*WHAT TO WORK ON*: Copy out the following listing line for line, keeping every word, spelling and capital letter unchanged.

Data entries
::::::::::
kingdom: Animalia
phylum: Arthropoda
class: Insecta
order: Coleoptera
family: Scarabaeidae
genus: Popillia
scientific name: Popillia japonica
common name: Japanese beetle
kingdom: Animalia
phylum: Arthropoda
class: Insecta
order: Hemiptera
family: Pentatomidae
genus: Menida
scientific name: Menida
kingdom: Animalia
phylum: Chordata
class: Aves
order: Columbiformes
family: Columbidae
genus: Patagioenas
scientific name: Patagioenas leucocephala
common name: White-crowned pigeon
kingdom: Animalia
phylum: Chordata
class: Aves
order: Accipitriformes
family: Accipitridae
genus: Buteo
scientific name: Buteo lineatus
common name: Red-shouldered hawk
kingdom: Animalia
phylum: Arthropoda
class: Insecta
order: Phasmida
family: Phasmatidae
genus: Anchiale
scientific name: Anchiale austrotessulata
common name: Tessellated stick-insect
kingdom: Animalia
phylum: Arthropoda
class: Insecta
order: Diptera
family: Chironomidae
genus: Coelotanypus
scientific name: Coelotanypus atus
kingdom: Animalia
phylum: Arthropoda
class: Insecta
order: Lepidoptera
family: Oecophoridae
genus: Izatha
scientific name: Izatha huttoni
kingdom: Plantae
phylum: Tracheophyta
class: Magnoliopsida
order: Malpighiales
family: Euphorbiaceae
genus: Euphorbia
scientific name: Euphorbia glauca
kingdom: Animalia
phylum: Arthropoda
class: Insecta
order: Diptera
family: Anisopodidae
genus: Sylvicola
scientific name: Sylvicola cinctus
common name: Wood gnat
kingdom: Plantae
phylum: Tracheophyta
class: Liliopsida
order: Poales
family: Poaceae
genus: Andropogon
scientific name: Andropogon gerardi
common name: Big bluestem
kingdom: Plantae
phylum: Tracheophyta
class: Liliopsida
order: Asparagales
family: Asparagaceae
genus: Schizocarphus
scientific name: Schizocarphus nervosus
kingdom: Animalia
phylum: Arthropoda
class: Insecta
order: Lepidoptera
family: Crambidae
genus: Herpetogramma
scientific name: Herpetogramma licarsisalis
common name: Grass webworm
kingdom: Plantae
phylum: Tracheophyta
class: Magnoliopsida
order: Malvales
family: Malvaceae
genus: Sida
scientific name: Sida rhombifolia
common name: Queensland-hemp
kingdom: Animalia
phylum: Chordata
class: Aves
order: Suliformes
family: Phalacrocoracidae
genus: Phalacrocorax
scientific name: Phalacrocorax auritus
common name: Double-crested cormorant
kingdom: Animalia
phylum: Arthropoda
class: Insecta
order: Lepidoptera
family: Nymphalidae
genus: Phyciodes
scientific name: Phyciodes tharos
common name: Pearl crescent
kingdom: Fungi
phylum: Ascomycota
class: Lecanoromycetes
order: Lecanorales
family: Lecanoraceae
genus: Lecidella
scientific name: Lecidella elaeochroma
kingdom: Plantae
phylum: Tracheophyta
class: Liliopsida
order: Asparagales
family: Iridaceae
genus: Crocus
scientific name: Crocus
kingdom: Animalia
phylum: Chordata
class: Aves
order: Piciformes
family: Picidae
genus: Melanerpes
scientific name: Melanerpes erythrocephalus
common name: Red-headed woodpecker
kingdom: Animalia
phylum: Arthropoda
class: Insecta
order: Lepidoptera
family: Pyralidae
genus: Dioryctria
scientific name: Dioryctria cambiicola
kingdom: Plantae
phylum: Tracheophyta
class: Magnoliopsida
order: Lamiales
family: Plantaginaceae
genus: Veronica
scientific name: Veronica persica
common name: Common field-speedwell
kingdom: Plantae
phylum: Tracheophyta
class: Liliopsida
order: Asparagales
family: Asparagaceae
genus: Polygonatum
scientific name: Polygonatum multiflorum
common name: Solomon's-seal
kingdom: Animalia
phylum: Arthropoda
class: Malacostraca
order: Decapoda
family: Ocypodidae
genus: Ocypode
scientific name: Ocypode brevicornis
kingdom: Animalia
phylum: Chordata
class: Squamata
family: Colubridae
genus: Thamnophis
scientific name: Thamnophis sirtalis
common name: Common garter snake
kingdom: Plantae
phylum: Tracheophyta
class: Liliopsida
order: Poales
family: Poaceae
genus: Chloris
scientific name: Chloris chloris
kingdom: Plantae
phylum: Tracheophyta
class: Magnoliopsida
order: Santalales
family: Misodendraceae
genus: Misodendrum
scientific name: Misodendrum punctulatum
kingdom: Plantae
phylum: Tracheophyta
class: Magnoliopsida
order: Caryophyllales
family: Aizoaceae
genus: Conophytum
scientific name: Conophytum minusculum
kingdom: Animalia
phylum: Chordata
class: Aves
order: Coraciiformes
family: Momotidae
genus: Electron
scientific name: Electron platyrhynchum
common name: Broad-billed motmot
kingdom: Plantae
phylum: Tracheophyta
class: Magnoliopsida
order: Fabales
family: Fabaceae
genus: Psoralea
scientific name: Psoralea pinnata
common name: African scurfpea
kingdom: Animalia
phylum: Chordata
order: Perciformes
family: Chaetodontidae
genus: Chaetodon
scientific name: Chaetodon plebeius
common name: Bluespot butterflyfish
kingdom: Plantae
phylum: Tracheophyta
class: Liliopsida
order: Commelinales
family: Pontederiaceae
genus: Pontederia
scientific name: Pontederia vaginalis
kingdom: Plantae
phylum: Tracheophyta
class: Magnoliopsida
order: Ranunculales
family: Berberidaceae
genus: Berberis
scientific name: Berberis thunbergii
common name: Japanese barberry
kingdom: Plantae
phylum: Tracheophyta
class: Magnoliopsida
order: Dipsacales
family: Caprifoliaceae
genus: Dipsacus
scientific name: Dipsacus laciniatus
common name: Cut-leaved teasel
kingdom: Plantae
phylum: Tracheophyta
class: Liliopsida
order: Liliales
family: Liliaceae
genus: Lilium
::::::::::
*FINAL RESULT*:
kingdom: Animalia
phylum: Arthropoda
class: Insecta
order: Coleoptera
family: Scarabaeidae
genus: Popillia
scientific name: Popillia japonica
common name: Japanese beetle
kingdom: Animalia
phylum: Arthropoda
class: Insecta
order: Hemiptera
family: Pentatomidae
genus: Menida
scientific name: Menida
kingdom: Animalia
phylum: Chordata
class: Aves
order: Columbiformes
family: Columbidae
genus: Patagioenas
scientific name: Patagioenas leucocephala
common name: White-crowned pigeon
kingdom: Animalia
phylum: Chordata
class: Aves
order: Accipitriformes
family: Accipitridae
genus: Buteo
scientific name: Buteo lineatus
common name: Red-shouldered hawk
kingdom: Animalia
phylum: Arthropoda
class: Insecta
order: Phasmida
family: Phasmatidae
genus: Anchiale
scientific name: Anchiale austrotessulata
common name: Tessellated stick-insect
kingdom: Animalia
phylum: Arthropoda
class: Insecta
order: Diptera
family: Chironomidae
genus: Coelotanypus
scientific name: Coelotanypus atus
kingdom: Animalia
phylum: Arthropoda
class: Insecta
order: Lepidoptera
family: Oecophoridae
genus: Izatha
scientific name: Izatha huttoni
kingdom: Plantae
phylum: Tracheophyta
class: Magnoliopsida
order: Malpighiales
family: Euphorbiaceae
genus: Euphorbia
scientific name: Euphorbia glauca
kingdom: Animalia
phylum: Arthropoda
class: Insecta
order: Diptera
family: Anisopodidae
genus: Sylvicola
scientific name: Sylvicola cinctus
common name: Wood gnat
kingdom: Plantae
phylum: Tracheophyta
class: Liliopsida
order: Poales
family: Poaceae
genus: Andropogon
scientific name: Andropogon gerardi
common name: Big bluestem
kingdom: Plantae
phylum: Tracheophyta
class: Liliopsida
order: Asparagales
family: Asparagaceae
genus: Schizocarphus
scientific name: Schizocarphus nervosus
kingdom: Animalia
phylum: Arthropoda
class: Insecta
order: Lepidoptera
family: Crambidae
genus: Herpetogramma
scientific name: Herpetogramma licarsisalis
common name: Grass webworm
kingdom: Plantae
phylum: Tracheophyta
class: Magnoliopsida
order: Malvales
family: Malvaceae
genus: Sida
scientific name: Sida rhombifolia
common name: Queensland-hemp
kingdom: Animalia
phylum: Chordata
class: Aves
order: Suliformes
family: Phalacrocoracidae
genus: Phalacrocorax
scientific name: Phalacrocorax auritus
common name: Double-crested cormorant
kingdom: Animalia
phylum: Arthropoda
class: Insecta
order: Lepidoptera
family: Nymphalidae
genus: Phyciodes
scientific name: Phyciodes tharos
common name: Pearl crescent
kingdom: Fungi
phylum: Ascomycota
class: Lecanoromycetes
order: Lecanorales
family: Lecanoraceae
genus: Lecidella
scientific name: Lecidella elaeochroma
kingdom: Plantae
phylum: Tracheophyta
class: Liliopsida
order: Asparagales
family: Iridaceae
genus: Crocus
scientific name: Crocus
kingdom: Animalia
phylum: Chordata
class: Aves
order: Piciformes
family: Picidae
genus: Melanerpes
scientific name: Melanerpes erythrocephalus
common name: Red-headed woodpecker
kingdom: Animalia
phylum: Arthropoda
class: Insecta
order: Lepidoptera
family: Pyralidae
genus: Dioryctria
scientific name: Dioryctria cambiicola
kingdom: Plantae
phylum: Tracheophyta
class: Magnoliopsida
order: Lamiales
family: Plantaginaceae
genus: Veronica
scientific name: Veronica persica
common name: Common field-speedwell
kingdom: Plantae
phylum: Tracheophyta
class: Liliopsida
order: Asparagales
family: Asparagaceae
genus: Polygonatum
scientific name: Polygonatum multiflorum
common name: Solomon's-seal
kingdom: Animalia
phylum: Arthropoda
class: Malacostraca
order: Decapoda
family: Ocypodidae
genus: Ocypode
scientific name: Ocypode brevicornis
kingdom: Animalia
phylum: Chordata
class: Squamata
family: Colubridae
genus: Thamnophis
scientific name: Thamnophis sirtalis
common name: Common garter snake
kingdom: Plantae
phylum: Tracheophyta
class: Liliopsida
order: Poales
family: Poaceae
genus: Chloris
scientific name: Chloris chloris
kingdom: Plantae
phylum: Tracheophyta
class: Magnoliopsida
order: Santalales
family: Misodendraceae
genus: Misodendrum
scientific name: Misodendrum punctulatum
kingdom: Plantae
phylum: Tracheophyta
class: Magnoliopsida
order: Caryophyllales
family: Aizoaceae
genus: Conophytum
scientific name: Conophytum minusculum
kingdom: Animalia
phylum: Chordata
class: Aves
order: Coraciiformes
family: Momotidae
genus: Electron
scientific name: Electron platyrhynchum
common name: Broad-billed motmot
kingdom: Plantae
phylum: Tracheophyta
class: Magnoliopsida
order: Fabales
family: Fabaceae
genus: Psoralea
scientific name: Psoralea pinnata
common name: African scurfpea
kingdom: Animalia
phylum: Chordata
order: Perciformes
family: Chaetodontidae
genus: Chaetodon
scientific name: Chaetodon plebeius
common name: Bluespot butterflyfish
kingdom: Plantae
phylum: Tracheophyta
class: Liliopsida
order: Commelinales
family: Pontederiaceae
genus: Pontederia
scientific name: Pontederia vaginalis
kingdom: Plantae
phylum: Tracheophyta
class: Magnoliopsida
order: Ranunculales
family: Berberidaceae
genus: Berberis
scientific name: Berberis thunbergii
common name: Japanese barberry
kingdom: Plantae
phylum: Tracheophyta
class: Magnoliopsida
order: Dipsacales
family: Caprifoliaceae
genus: Dipsacus
scientific name: Dipsacus laciniatus
common name: Cut-leaved teasel
kingdom: Plantae
phylum: Tracheophyta
class: Liliopsida
order: Liliales
family: Liliaceae
genus: Lilium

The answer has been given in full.